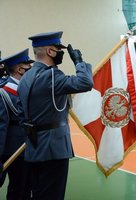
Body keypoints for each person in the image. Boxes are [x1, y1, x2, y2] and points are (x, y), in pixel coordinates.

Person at [17, 31, 93, 200]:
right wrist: (79, 62)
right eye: (59, 49)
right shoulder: (51, 76)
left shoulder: (25, 77)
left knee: (38, 193)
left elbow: (20, 111)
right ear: (50, 51)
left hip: (33, 146)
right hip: (52, 148)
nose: (61, 52)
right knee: (52, 195)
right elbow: (85, 83)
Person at [0, 49, 33, 199]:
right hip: (13, 150)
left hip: (27, 148)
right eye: (28, 66)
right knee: (17, 190)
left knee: (26, 188)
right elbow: (1, 127)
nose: (31, 70)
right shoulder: (5, 92)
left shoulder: (25, 88)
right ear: (20, 69)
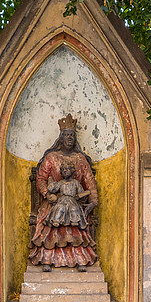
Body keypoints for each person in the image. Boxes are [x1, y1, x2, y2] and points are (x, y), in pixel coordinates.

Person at [29, 115, 98, 271]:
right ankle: (48, 259)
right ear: (61, 138)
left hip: (75, 203)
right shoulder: (51, 157)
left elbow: (90, 182)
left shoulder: (80, 159)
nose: (69, 138)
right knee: (52, 219)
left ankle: (79, 260)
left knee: (76, 219)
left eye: (72, 135)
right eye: (66, 135)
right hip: (53, 202)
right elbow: (41, 179)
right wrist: (48, 194)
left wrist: (93, 201)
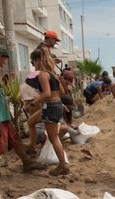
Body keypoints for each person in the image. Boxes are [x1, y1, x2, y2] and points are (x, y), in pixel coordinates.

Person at [0, 44, 44, 184]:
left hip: (2, 115)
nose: (4, 63)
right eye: (4, 59)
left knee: (16, 140)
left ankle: (27, 163)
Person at [29, 48, 69, 176]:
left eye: (33, 61)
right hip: (56, 105)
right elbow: (62, 92)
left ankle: (63, 166)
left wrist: (35, 102)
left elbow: (46, 93)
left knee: (53, 138)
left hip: (50, 106)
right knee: (31, 121)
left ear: (38, 60)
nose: (32, 64)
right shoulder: (53, 74)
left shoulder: (42, 74)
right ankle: (32, 147)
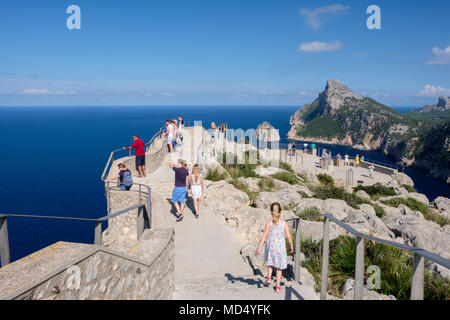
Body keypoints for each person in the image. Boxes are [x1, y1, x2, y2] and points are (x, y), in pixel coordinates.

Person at [255, 202, 294, 293]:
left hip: (271, 246)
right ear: (280, 211)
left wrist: (259, 248)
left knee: (271, 263)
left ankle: (269, 278)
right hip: (280, 247)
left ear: (270, 212)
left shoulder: (269, 222)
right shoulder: (284, 223)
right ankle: (277, 286)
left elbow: (264, 235)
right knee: (279, 267)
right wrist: (291, 245)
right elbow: (288, 236)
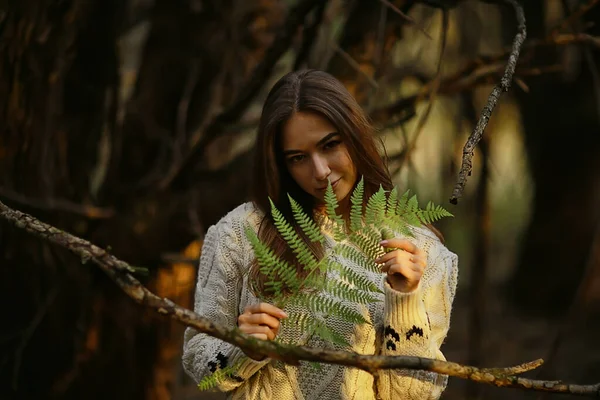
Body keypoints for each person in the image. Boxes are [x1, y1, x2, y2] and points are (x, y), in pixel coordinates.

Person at [182, 69, 458, 399]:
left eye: (330, 145)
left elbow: (412, 396)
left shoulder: (420, 253)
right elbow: (201, 364)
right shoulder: (239, 234)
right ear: (280, 165)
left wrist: (405, 302)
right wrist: (245, 349)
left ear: (355, 136)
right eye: (298, 158)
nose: (320, 171)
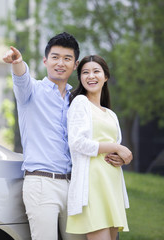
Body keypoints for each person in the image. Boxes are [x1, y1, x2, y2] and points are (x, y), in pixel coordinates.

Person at [2, 32, 86, 240]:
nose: (60, 63)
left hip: (74, 184)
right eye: (55, 57)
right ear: (45, 60)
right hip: (42, 184)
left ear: (75, 65)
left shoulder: (77, 100)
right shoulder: (31, 92)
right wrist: (17, 63)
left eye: (67, 59)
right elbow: (21, 78)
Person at [66, 55, 132, 240]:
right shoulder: (80, 103)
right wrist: (116, 147)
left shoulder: (111, 114)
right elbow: (77, 142)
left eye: (96, 71)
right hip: (92, 185)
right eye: (85, 72)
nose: (91, 76)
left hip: (111, 184)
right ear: (80, 78)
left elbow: (116, 150)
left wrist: (123, 157)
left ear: (106, 76)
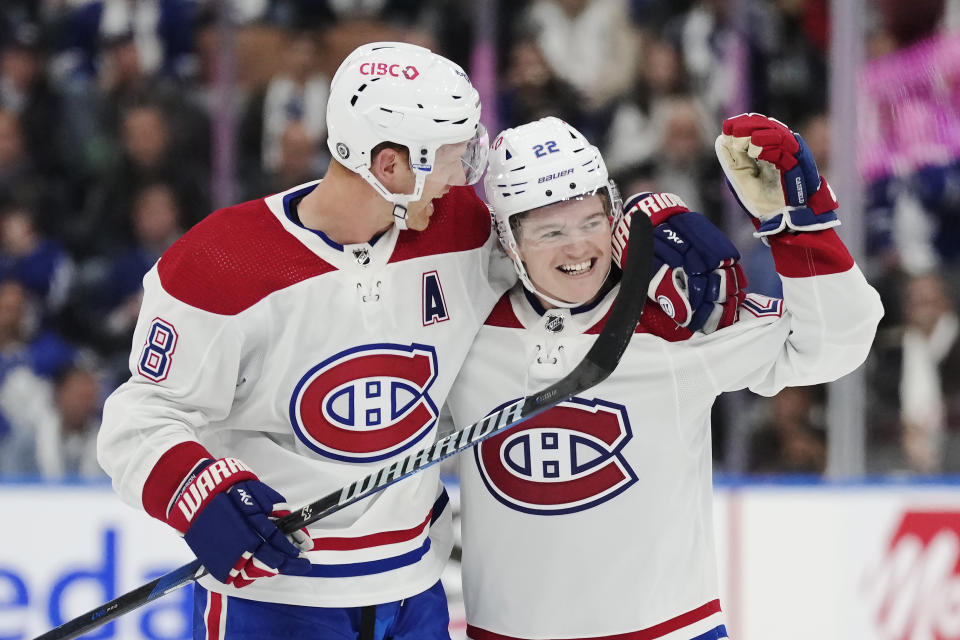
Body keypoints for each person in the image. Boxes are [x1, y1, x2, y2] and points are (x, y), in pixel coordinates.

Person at [97, 42, 506, 640]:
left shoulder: (463, 229)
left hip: (415, 589)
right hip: (275, 599)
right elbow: (140, 420)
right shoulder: (220, 263)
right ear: (391, 166)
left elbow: (570, 243)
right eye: (451, 157)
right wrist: (199, 494)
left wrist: (651, 226)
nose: (465, 174)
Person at [444, 114, 883, 639]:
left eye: (591, 221)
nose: (579, 248)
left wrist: (800, 227)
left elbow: (837, 345)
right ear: (507, 239)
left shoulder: (674, 317)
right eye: (551, 232)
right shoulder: (465, 329)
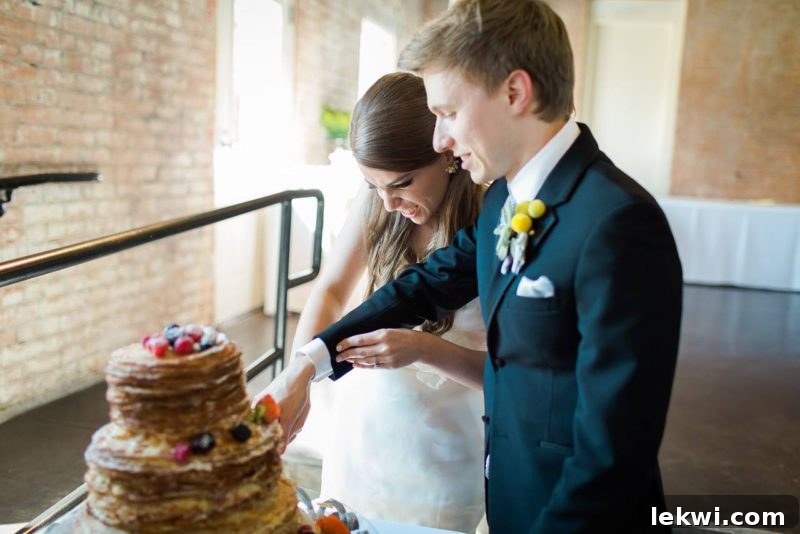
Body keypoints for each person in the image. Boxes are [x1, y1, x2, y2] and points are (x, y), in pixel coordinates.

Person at [272, 0, 682, 531]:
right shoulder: (502, 203)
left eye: (447, 113)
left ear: (514, 93)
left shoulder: (620, 223)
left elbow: (613, 448)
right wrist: (307, 365)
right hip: (506, 496)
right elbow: (418, 289)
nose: (440, 140)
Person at [260, 72, 487, 532]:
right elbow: (330, 290)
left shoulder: (491, 221)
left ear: (446, 153)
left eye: (401, 183)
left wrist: (425, 348)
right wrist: (300, 379)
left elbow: (512, 374)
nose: (387, 203)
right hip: (361, 434)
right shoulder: (381, 204)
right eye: (373, 186)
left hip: (444, 454)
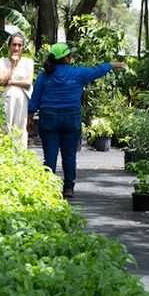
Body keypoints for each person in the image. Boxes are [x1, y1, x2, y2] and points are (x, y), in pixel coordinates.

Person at [28, 42, 125, 197]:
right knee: (69, 156)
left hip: (49, 120)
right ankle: (68, 188)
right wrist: (111, 65)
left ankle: (47, 187)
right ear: (67, 58)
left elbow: (35, 99)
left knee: (50, 157)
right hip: (70, 120)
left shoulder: (44, 76)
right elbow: (96, 71)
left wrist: (30, 118)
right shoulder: (78, 73)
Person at [0, 33, 34, 147]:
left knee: (20, 128)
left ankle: (20, 155)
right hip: (7, 99)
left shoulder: (28, 62)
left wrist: (11, 82)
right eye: (14, 45)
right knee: (6, 126)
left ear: (23, 47)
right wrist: (12, 65)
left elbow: (28, 83)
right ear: (9, 46)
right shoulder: (2, 62)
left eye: (19, 45)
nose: (16, 48)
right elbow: (1, 81)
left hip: (22, 100)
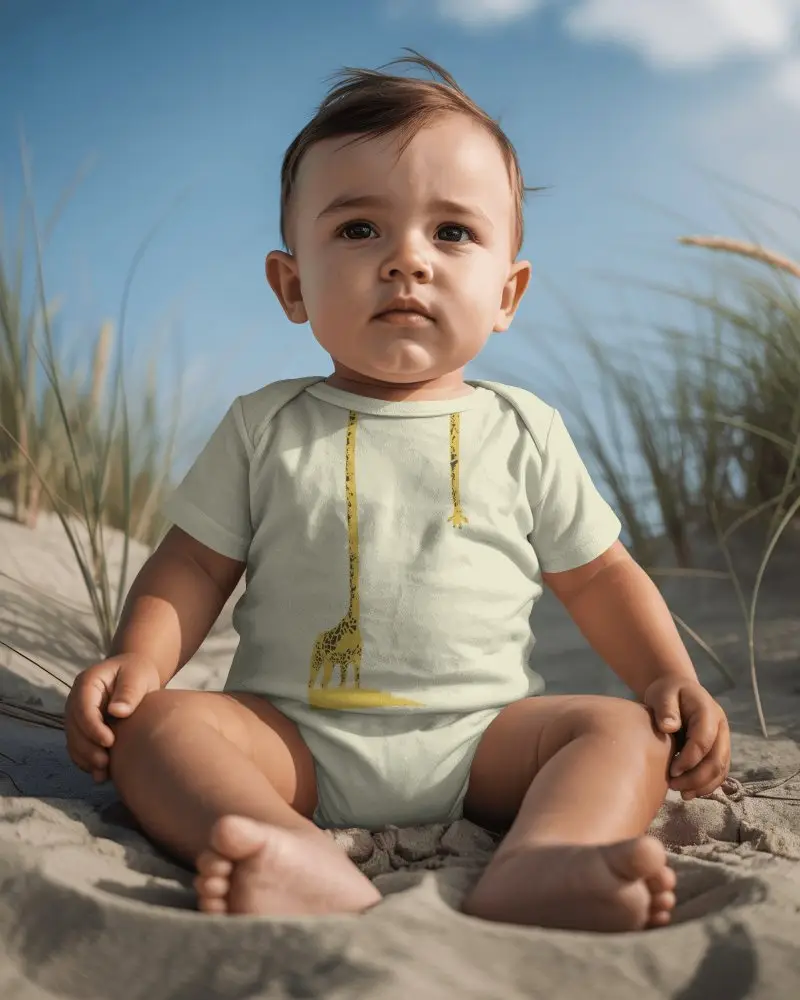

§ TASK BRIEF
Could you transcribe all of the data exactly, keeping every picture out of the copy?

§ SOLUTION TO THIS EXERCISE
Body keypoints for each person in the image. Boxes are [x1, y1, x2, y2] and points are (x, y), in pixel coordinates.

Person at [17, 31, 93, 200]:
right wrist: (79, 62)
right eye: (59, 49)
right shoulder: (51, 76)
left shoulder: (25, 77)
left knee: (38, 193)
left elbow: (20, 111)
right ear: (50, 51)
left hip: (33, 146)
right hip: (52, 148)
nose: (61, 52)
right knee: (52, 195)
right elbow: (85, 83)
Person at [0, 49, 33, 199]:
right hip: (13, 150)
left hip: (27, 148)
right eye: (28, 66)
right knee: (17, 190)
left knee: (26, 188)
right elbow: (1, 127)
nose: (31, 70)
right shoulder: (5, 92)
left shoulder: (25, 88)
right ear: (20, 69)
Body keypoints for each person in the image. Boxes are [x1, y1, x2, y2] and points are (x, y), in pixel coordinates.

Person at [29, 115, 98, 271]:
right ankle: (48, 259)
right ear: (61, 138)
left hip: (75, 203)
right shoulder: (51, 157)
left elbow: (90, 182)
left shoulder: (80, 159)
nose: (69, 138)
right knee: (52, 219)
left ankle: (79, 260)
left knee: (76, 219)
left eye: (72, 135)
right eye: (66, 135)
right hip: (53, 202)
right elbow: (41, 179)
right wrist: (48, 194)
left wrist: (93, 201)
Body keypoints for each person in the image. Boxes are [x1, y1, x2, y2] and points are (x, y), in pixel coordinates.

Person at [0, 44, 44, 184]:
left hip: (2, 115)
nose: (4, 63)
right eye: (4, 59)
left knee: (16, 140)
left ankle: (27, 163)
Person at [29, 48, 69, 176]:
left eye: (33, 61)
right hip: (56, 105)
right elbow: (62, 92)
left ankle: (63, 166)
left wrist: (35, 102)
left elbow: (46, 93)
left knee: (53, 138)
left hip: (50, 106)
right knee: (31, 121)
left ear: (38, 60)
nose: (32, 64)
right shoulder: (53, 74)
left shoulder: (42, 74)
right ankle: (32, 147)
Body keypoints for each person in the image. Boxes are [x1, y1, x2, y2] and points are (x, y), in pixel coordinates.

Person at [255, 202, 294, 293]:
left hip: (271, 246)
right ear: (280, 211)
left wrist: (259, 248)
left knee: (271, 263)
left ankle: (269, 278)
right hip: (280, 247)
left ear: (270, 212)
left shoulder: (269, 222)
right shoulder: (284, 223)
right ankle: (277, 286)
left elbow: (264, 235)
right knee: (279, 267)
right wrist: (291, 245)
right elbow: (288, 236)
Body keypoints for each person in the image. Boxes are [x1, y1, x2, y2] and points are (x, y), in pixel coordinates.

Person at [182, 69, 458, 399]:
left eye: (330, 145)
left elbow: (412, 396)
left shoulder: (420, 253)
right elbow: (201, 364)
right shoulder: (239, 234)
right ear: (280, 165)
left wrist: (405, 302)
right wrist: (245, 349)
left ear: (355, 136)
right eye: (298, 158)
nose: (320, 171)
Body keypoints for each person in the image. Boxes are [x1, y1, x2, y2] and points are (x, y), in pixel coordinates.

Person at [2, 32, 86, 240]:
nose: (60, 63)
left hip: (74, 184)
right eye: (55, 57)
right ear: (45, 60)
right hip: (42, 184)
left ear: (75, 65)
left shoulder: (77, 100)
right shoulder: (31, 92)
right wrist: (17, 63)
left eye: (67, 59)
right elbow: (21, 78)
Person at [66, 55, 132, 240]:
right shoulder: (80, 103)
right wrist: (116, 147)
left shoulder: (111, 114)
right elbow: (77, 142)
left eye: (96, 71)
right hip: (92, 185)
right eye: (85, 72)
nose: (91, 76)
left hip: (111, 184)
right ear: (80, 78)
left elbow: (116, 150)
left wrist: (123, 157)
left ear: (106, 76)
Body keypoints for each person in the image. Boxes are [x1, y1, x2, y2] and points are (x, y), in pixel coordinates.

Person at [97, 42, 506, 640]:
left shoulder: (463, 229)
left hip: (415, 589)
right hip: (275, 599)
right elbow: (140, 420)
right shoulder: (220, 263)
right ear: (391, 166)
left elbow: (570, 243)
right eye: (451, 157)
right wrist: (199, 494)
left wrist: (651, 226)
nose: (465, 174)
Person at [444, 114, 883, 639]:
left eye: (591, 221)
nose: (579, 248)
left wrist: (800, 227)
left elbow: (837, 345)
right ear: (507, 239)
left shoulder: (674, 317)
right eye: (551, 232)
right shoulder: (465, 329)
Body keypoints for each person in the image. Boxes are [x1, y1, x2, y2] and points are (x, y), in pixel coordinates.

Person at [272, 0, 682, 531]:
right shoulder: (502, 203)
left eye: (447, 113)
left ear: (514, 93)
left shoulder: (620, 223)
left elbow: (613, 448)
right wrist: (307, 365)
right hip: (506, 496)
right elbow: (418, 289)
nose: (440, 140)
Person at [260, 72, 487, 532]:
right elbow: (330, 290)
left shoulder: (491, 221)
left ear: (446, 153)
left eye: (401, 183)
left wrist: (425, 348)
right wrist: (300, 379)
left elbow: (512, 374)
nose: (387, 203)
right hip: (361, 434)
right shoulder: (381, 204)
right eye: (373, 186)
left hip: (444, 454)
Body keypoints for each person in the image. Boxes are [x1, y1, x2, y2] and points are (x, y), in pixel coordinates.

Person at [28, 42, 125, 197]:
right knee: (69, 156)
left hip: (49, 120)
right ankle: (68, 188)
right wrist: (111, 65)
left ankle: (47, 187)
right ear: (67, 58)
left elbow: (35, 99)
left knee: (50, 157)
right hip: (70, 120)
left shoulder: (44, 76)
right elbow: (96, 71)
left wrist: (30, 118)
right shoulder: (78, 73)
Person at [0, 33, 34, 147]:
left knee: (20, 128)
left ankle: (20, 155)
right hip: (7, 99)
left shoulder: (28, 62)
left wrist: (11, 82)
right eye: (14, 45)
right knee: (6, 126)
left ear: (23, 47)
right wrist: (12, 65)
left elbow: (28, 83)
right ear: (9, 46)
right shoulder: (2, 62)
left eye: (19, 45)
nose: (16, 48)
right elbow: (1, 81)
left hip: (22, 100)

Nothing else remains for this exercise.